Additionally, there were seven whole years of new, young voters on the electoral register. Not only did we have the usual folk who’d turned 18 since the last election, but this was the first Holyrood election with Votes at 16, adding another two years to the voter pool. A constant for Greens the world over is that they garner their most support from young voters. Many of these first time voters would have been genuinely enthused by the Greens.

Councils Exist Too, You Know

Moving onto elections to other bodies, if Greens only won seats due to “second votes”, the party shouldn’t have councillors. The notional SNP voter who would give the Greens a tactical list vote would not give them a first preference for Council elections, and I can personally attest that second preferences do not suffice to elect a councillor. Yet, the Greens won 8 councillors in 2007 (the first elections by the partly-proportional STV system), 14 in 2012, and would then win 19 in 2017.

In fact, the Green vote between 2016 and 2017 was roughly as consistent as the SNP’s vote, where it is possible to directly compare the two elections. We can (mostly) match up 162 Council wards with 39 Holyrood constituencies, where the Greens were an option for every voter in both years.

In terms of the actual number of voters who turned out to vote, the 2017 Green vote across these 39 constituencies was 65% of what it had been in 2016. But the SNP were barely any better in those areas, holding onto 68% of their votes. That doesn’t really suggest the mass “return” of Green voters to the SNP you’d expect if 2016 had seen loads of tactical votes.

[Chart-based quiz items]

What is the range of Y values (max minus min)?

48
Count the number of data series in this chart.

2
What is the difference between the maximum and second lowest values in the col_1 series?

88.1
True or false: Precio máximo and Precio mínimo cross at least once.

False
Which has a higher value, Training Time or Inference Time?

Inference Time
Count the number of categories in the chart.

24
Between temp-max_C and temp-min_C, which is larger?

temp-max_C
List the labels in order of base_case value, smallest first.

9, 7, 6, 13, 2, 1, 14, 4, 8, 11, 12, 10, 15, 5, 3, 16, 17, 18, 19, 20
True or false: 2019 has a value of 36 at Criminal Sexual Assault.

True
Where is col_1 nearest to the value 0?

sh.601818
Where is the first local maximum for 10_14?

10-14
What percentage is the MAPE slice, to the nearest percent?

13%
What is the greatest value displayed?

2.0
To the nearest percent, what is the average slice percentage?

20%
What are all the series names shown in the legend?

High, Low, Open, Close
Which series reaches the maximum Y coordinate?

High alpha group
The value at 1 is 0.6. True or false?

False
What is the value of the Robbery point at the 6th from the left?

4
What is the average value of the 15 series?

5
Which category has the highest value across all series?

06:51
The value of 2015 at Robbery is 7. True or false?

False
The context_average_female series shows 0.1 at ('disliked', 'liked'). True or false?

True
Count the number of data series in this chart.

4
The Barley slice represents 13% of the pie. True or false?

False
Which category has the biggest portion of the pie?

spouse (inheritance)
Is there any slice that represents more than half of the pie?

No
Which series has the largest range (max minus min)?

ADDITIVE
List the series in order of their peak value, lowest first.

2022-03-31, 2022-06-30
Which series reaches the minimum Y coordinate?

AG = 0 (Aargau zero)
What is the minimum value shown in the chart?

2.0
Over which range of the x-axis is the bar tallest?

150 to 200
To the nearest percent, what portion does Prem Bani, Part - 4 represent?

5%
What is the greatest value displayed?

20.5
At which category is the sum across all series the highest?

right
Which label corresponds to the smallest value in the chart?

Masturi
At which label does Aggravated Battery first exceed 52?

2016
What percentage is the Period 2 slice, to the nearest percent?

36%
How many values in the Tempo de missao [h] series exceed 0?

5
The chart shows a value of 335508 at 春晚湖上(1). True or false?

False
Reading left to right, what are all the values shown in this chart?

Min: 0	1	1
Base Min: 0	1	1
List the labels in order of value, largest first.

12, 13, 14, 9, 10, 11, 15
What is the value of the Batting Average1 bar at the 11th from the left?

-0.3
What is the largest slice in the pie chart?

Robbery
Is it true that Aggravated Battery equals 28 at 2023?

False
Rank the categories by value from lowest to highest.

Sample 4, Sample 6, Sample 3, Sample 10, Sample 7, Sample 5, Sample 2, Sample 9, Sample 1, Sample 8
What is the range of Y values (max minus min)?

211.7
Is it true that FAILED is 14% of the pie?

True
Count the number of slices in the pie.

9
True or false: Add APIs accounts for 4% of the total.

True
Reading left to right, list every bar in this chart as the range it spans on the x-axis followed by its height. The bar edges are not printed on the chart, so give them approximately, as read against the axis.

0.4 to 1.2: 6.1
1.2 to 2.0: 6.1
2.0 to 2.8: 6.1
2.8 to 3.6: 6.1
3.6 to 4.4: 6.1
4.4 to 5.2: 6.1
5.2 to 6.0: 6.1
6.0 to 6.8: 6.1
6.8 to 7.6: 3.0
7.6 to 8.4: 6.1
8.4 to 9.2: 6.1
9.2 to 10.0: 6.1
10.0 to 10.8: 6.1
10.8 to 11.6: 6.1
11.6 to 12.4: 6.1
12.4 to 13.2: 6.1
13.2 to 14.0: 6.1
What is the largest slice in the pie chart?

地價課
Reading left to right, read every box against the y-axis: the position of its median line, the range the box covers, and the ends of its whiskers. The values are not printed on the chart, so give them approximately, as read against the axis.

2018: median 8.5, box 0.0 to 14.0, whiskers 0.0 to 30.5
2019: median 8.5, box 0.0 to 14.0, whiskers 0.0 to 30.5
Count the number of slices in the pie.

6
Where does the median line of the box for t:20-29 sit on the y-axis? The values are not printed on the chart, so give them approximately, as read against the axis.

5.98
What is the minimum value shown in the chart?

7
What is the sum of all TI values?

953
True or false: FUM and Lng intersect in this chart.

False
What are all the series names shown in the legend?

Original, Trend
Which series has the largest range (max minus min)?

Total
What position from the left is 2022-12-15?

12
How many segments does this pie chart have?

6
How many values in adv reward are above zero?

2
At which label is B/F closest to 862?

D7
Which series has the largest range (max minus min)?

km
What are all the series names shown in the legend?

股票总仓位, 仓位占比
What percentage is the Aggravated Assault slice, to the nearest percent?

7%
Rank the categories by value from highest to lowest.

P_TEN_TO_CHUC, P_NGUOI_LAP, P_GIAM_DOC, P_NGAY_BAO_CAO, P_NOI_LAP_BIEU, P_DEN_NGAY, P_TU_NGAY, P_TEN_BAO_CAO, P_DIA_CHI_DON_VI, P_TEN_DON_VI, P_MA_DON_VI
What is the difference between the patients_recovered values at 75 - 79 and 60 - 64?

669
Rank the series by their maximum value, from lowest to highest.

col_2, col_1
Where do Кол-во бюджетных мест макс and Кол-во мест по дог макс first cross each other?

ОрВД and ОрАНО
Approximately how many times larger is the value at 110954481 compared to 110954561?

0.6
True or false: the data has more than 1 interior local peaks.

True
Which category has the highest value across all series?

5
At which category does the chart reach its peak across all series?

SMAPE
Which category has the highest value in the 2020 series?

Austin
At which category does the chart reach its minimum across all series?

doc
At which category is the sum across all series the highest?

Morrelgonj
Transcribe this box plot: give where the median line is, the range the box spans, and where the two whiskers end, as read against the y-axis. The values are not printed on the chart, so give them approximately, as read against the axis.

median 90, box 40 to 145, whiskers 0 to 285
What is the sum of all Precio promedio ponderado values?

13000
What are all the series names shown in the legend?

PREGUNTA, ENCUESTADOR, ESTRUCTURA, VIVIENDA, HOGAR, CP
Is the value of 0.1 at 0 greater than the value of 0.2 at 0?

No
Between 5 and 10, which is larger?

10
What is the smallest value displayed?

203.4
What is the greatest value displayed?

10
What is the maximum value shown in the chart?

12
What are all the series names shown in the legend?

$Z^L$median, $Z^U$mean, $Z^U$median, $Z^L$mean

**Work order**:
Copy the Green vote excerpt from the words "Moving onto elections" through "19 in 2017.", swapping "STV system" for "single transferable vote system".

**Reply to the task**:
Moving onto elections to other bodies, if Greens only won seats due to “second votes”, the party shouldn’t have councillors. The notional SNP voter who would give the Greens a tactical list vote would not give them a first preference for Council elections, and I can personally attest that second preferences do not suffice to elect a councillor. Yet, the Greens won 8 councillors in 2007 (the first elections by the partly-proportional single transferable vote system), 14 in 2012, and would then win 19 in 2017.